■ Text for analysis:
Born in what was then German Western Samoa, Al Lolotai moved to American Samoa and then to Laʻie on the north shore of Oahu, where the Mormons built a temple early last century as a gathering spot for converts from the South Pacific. Lolotai joined the Washington Redskins after World War II. Though owner George Preston Marshall long resisted playing African-Americans, the dark-skinned Lolotai apparently did not affront his or Washington fans’ racial sensibilities. Lolotai gained greater notoriety as a wrestler after leaving football. Performing as Sweet Leilani, he won multiple championships, the last when he was 58. His nephew Dwayne "the Rock" Johnson would also play football and wrestle before becoming one of Hollywood’s more bankable actors. Lolotai’s most enduring legacy came when he returned to direct health education and sport in American Samoa’s schools in the late 1960s. “He started our sports programs out of nothing,” Tufele Liʻamatua, the director of Samoan affairs, told me in 2011, shortly before his death. “He helped bring football to our island.”
Honolulu-born Charley Ane, whose father was recruited to Hawaii to play industrial league baseball, became the first Samoan at the Punahou School. There, at USC, and with the Detroit Lions, Ane was the archetypal Samoan, the quintessential teammate who brought the locker room together. In Detroit, Ane’s blocking gave quarterback Bobby Layne time to do what he did best—improvise like a jazz musician. Detroit made it to the NFL championship game three times in Ane’s first five years and won twice. Teammates voted him their captain for the 1958 and 1959 seasons. And when his playing days were over, Ane gave back as a coach at five high schools. Freitas and Sikahema came later, but like Lolotai and Ane, remained rooted in community and service.
Junior Seau’s selection to the Pro Football Hall of Fame last summer and Marcus Mariotta’s Heisman Trophy honors a few months before—both firsts for Samoans—herald a growing wave of Polynesian talent. They are the descendants of a people who resisted conquest and colonization, but embraced Christianity in the 1800s and the U.S. military during World War II. The confluence of religion, military discipline and Faʻa Samoa (in the way of Samoa) created a football culture that coaches cherish.

■ Dataset entries:
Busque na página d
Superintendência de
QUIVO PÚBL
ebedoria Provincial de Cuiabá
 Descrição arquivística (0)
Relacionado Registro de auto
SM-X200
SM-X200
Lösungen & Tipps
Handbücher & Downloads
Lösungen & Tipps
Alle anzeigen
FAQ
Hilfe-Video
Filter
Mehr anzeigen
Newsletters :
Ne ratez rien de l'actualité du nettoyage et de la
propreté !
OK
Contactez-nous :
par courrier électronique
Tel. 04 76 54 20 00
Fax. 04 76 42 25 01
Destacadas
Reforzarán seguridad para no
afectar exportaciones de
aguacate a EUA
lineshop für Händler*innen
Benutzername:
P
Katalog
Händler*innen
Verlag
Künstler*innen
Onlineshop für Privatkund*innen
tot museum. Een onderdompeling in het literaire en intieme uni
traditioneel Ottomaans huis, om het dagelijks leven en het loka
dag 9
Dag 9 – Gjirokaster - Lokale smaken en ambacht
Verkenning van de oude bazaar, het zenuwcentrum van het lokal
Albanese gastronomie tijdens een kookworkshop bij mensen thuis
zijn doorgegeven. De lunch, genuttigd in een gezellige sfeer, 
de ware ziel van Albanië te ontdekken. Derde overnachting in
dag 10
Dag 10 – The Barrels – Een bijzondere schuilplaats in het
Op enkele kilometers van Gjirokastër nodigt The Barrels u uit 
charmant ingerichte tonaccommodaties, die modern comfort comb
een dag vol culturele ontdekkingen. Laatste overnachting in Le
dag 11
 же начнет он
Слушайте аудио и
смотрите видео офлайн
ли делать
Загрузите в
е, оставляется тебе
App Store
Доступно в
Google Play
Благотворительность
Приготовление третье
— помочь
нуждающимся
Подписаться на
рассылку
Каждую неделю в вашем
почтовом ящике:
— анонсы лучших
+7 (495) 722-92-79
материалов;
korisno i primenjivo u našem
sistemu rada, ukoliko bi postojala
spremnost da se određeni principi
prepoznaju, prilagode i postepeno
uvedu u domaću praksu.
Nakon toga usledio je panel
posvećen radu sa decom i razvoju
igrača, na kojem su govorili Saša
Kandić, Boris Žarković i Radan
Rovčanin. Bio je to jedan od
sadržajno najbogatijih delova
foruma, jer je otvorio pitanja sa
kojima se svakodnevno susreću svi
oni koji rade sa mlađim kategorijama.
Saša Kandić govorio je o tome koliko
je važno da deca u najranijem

■ Problem requirements: Write the next part of the piece on Samoans in American football, starting right after its last sentence.

■ Answer for the task:
Robert Louis Stevenson, who spent the last years of his life in Western Samoa, once called Samoans "god's best, at least, god's sweetest works." The more I know about these men and their back stories, the more I realize why Stevenson fell in love with Polynesians and their culture.
But there's a cost to this devotion to football, to playing with no fefe. Samoan boys, who train year-round on fields blistered with volcanic pebbles and use helmets that should have been discarded long ago, incur far too much neurological damage. They have a difficult time adjusting to college and maximizing the benefit of an athletic scholarship. More important, this micro-culture of football excellence coexists with a public health crisis. Samoans and Tongans are among the most diabetic and obese people on the planet, the consequence of forsaking a traditional diet for cheap and fast food.
Polynesians and youth from other disadvantaged communities may be the salvation of America’s most successful sporting enterprise at a time when the sons of better-off families are deserting the game. But the five men to be inducted into the Polynesian Football Hall of Fame this month tell a much deeper and meaningful story of sport and community.
Rob Ruck is a historian of sport at the University of Pittsburgh, currently finishing a book about football and Samoans. His last book, "Raceball: How the Major Leagues Colonized the Black and Latin Game," was a finalist for the PEN/ESPN Award for Literary Sports Writing.